# Border Terrier Stripping Tools



## BostonDan (Dec 29, 2014)

Hi - 

I'm acquiring a border terrier pup next month and I'm trying to do as much preparation as possible. Can anyone recommend a good stripping brush/knife/comb that will make the process less tedious? 

In advance, thanks.


----------



## Kathyy (Jun 15, 2008)

Congratulations!

I've been removing coat from wiry/long coated dogs for 16 years. Fingers. At least start with them. As soon as new pup is settled start pretending to pluck with your fingers. Fluff his coat in the area and pick up the longest dozen hairs with 2 fingers and pull just a bit, you don't need to pull yet. That will be plenty challenge at first! Likely you will be fluffing all over and then picking up hair and finally doing the faux pulling. Once he is fine with that in the areas that will get stripped, all but between legs/groin, then start with your chosen tool, again pretending to pull hair. I used a $5 knife from the pet store and a grooming stone from the horse store on the wire haired dog when I used tools. Mostly I used my fingers along with normal brushing out. My first spaniel type coat had a massive hideous spay coat which is undercoat gone crazy and I added a Mars Coat King to the arsenal but for the legs where most of the bad stuff was I still mostly plucked with fingers. 

Try a good soft slicker for normal brushing. Be very sure the tips are blunted so you don't scratch tender skin, I went high end and bought Chris Christenson slicker and pin brushes or dull the wires by scratching it on concrete or sandpaper. It shouldn't scratch your skin when you stroke it. Dog skin is more tender than ours as it is protected by all that fur, this is important.


----------



## BostonDan (Dec 29, 2014)

Thanks Kathy for responding. 

You mentioned a $5 knife from the pet store. Is this a stripping knife or something else?


----------



## elrohwen (Nov 10, 2011)

Some place like GroomersMall.com or Petedge.com is good for stripping knives. I would start with at least coarse and fine and see what you like. I groom spaniels, not terriers, but I do use a lot of stripping knives and know a little bit of the technique. A good stripping knife will be pretty cheap. You want it kind of dull, which you can do by using it on a dirty coat, or you can speed it up by cutting through cardboard or something. Lots of people like the Coat King too (you can get that through Groomer's Mall). Real show groomers of terriers won't use them, but they're perfectly fine for at home pet grooming where you want to strip, but want to do it a bit faster.


----------



## Kathyy (Jun 15, 2008)

Yes, a stripping knife.

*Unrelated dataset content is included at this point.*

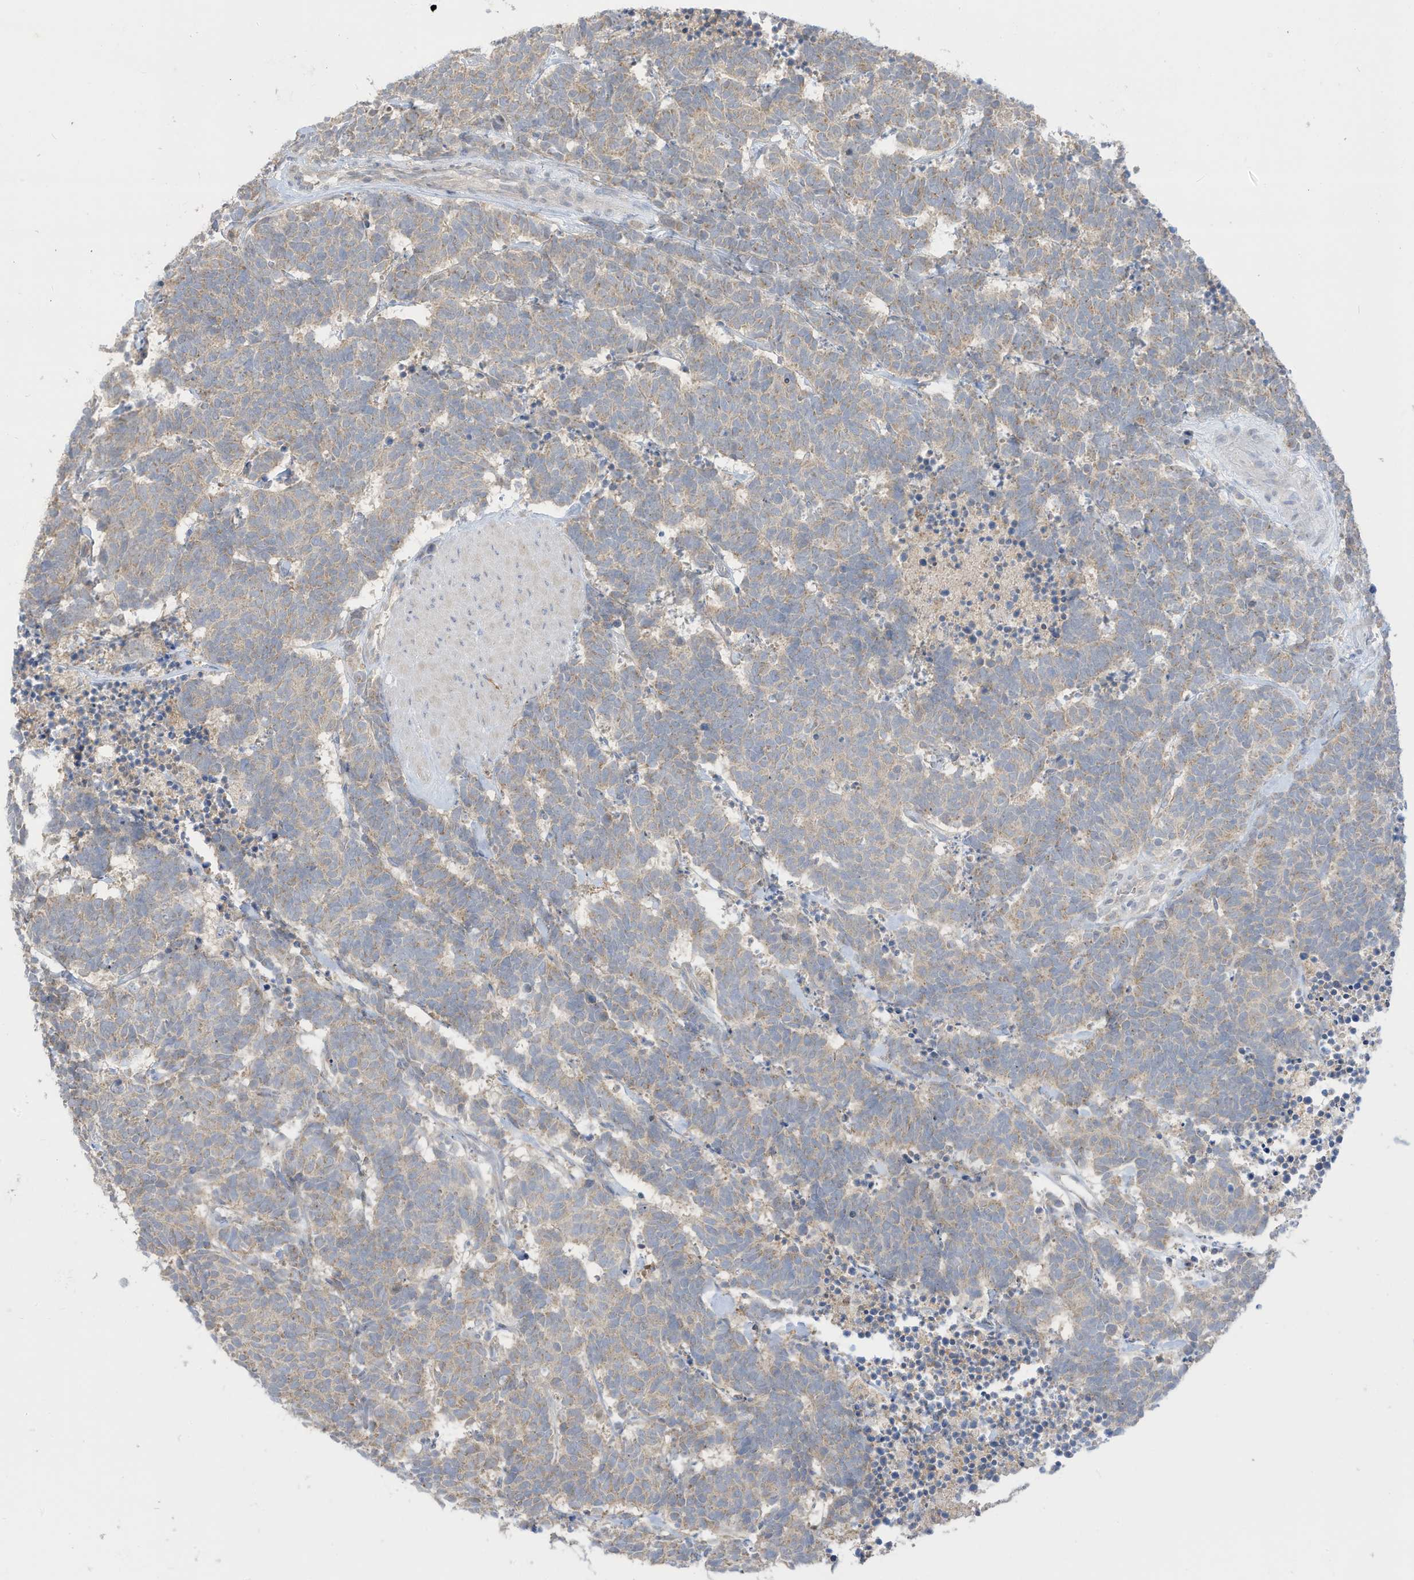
{"staining": {"intensity": "weak", "quantity": "<25%", "location": "cytoplasmic/membranous"}, "tissue": "carcinoid", "cell_type": "Tumor cells", "image_type": "cancer", "snomed": [{"axis": "morphology", "description": "Carcinoma, NOS"}, {"axis": "morphology", "description": "Carcinoid, malignant, NOS"}, {"axis": "topography", "description": "Urinary bladder"}], "caption": "There is no significant positivity in tumor cells of carcinoid. (DAB immunohistochemistry (IHC), high magnification).", "gene": "LRRN2", "patient": {"sex": "male", "age": 57}}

It has a round end and I don't see it at my local big box pet stores now. Good groomers need a variety for different coat types and personal preference but a pet owner is just trying to keep the dog looking like its breed not looking for the perfect clean neck or getting the job done in 3 hours rather than 5.

As far as I know there is no way to make the job shorter because only a few hairs can be pulled at a time. The Mars Coat King will pull more hair but it only gets you so far.


----------



## BostonDan (Dec 29, 2014)

Just getting back to this. Thanks again to both of you for the suggestions.


----------